*What you need to do*:
Wherever the word "arasında" occurs in the listing, copy the whole line.

*Provided records*:
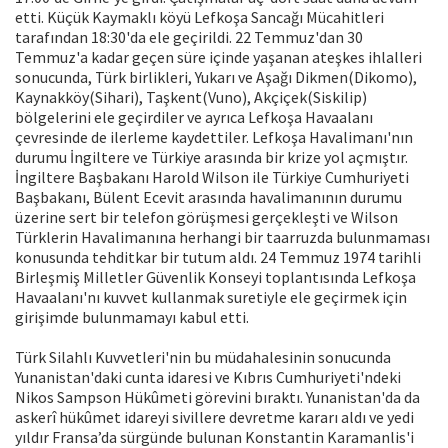
etti. Küçük Kaymaklı köyü Lefkoşa Sancağı Mücahitleri
tarafından 18:30'da ele geçirildi. 22 Temmuz'dan 30
Temmuz'a kadar geçen süre içinde yaşanan ateşkes ihlalleri
sonucunda, Türk birlikleri, Yukarı ve Aşağı Dikmen(Dikomo),
Kaynakköy(Sihari), Taşkent(Vuno), Akçiçek(Siskilip)
bölgelerini ele geçirdiler ve ayrıca Lefkoşa Havaalanı
çevresinde de ilerleme kaydettiler. Lefkoşa Havalimanı'nın
durumu İngiltere ve Türkiye arasında bir krize yol açmıştır.
İngiltere Başbakanı Harold Wilson ile Türkiye Cumhuriyeti
Başbakanı, Bülent Ecevit arasında havalimanının durumu
üzerine sert bir telefon görüşmesi gerçekleşti ve Wilson
Türklerin Havalimanına herhangi bir taarruzda bulunmaması
konusunda tehditkar bir tutum aldı. 24 Temmuz 1974 tarihli
Birleşmiş Milletler Güvenlik Konseyi toplantısında Lefkoşa
Havaalanı'nı kuvvet kullanmak suretiyle ele geçirmek için
girişimde bulunmamayı kabul etti.
Türk Silahlı Kuvvetleri'nin bu müdahalesinin sonucunda
Yunanistan'daki cunta idaresi ve Kıbrıs Cumhuriyeti'ndeki
Nikos Sampson Hükûmeti görevini bıraktı. Yunanistan'da da
askerî hükûmet idareyi sivillere devretme kararı aldı ve yedi
yıldır Fransa’da sürgünde bulunan Konstantin Karamanlis'i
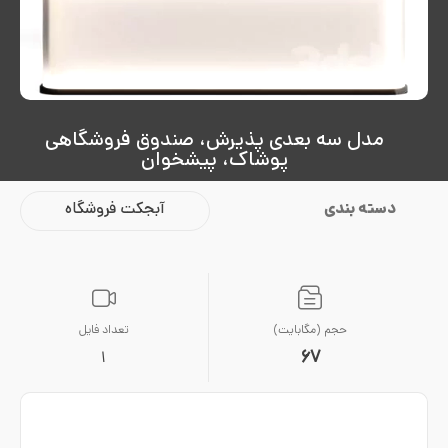
مدل سه بعدی پذیرش، صندوق فروشگاهی
پوشاک، پیشخوان
دسته بندی
آبجکت فروشگاه
حجم (مگابایت)
تعداد فایل
67
1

*Answer*:
durumu İngiltere ve Türkiye arasında bir krize yol açmıştır.
Başbakanı, Bülent Ecevit arasında havalimanının durumu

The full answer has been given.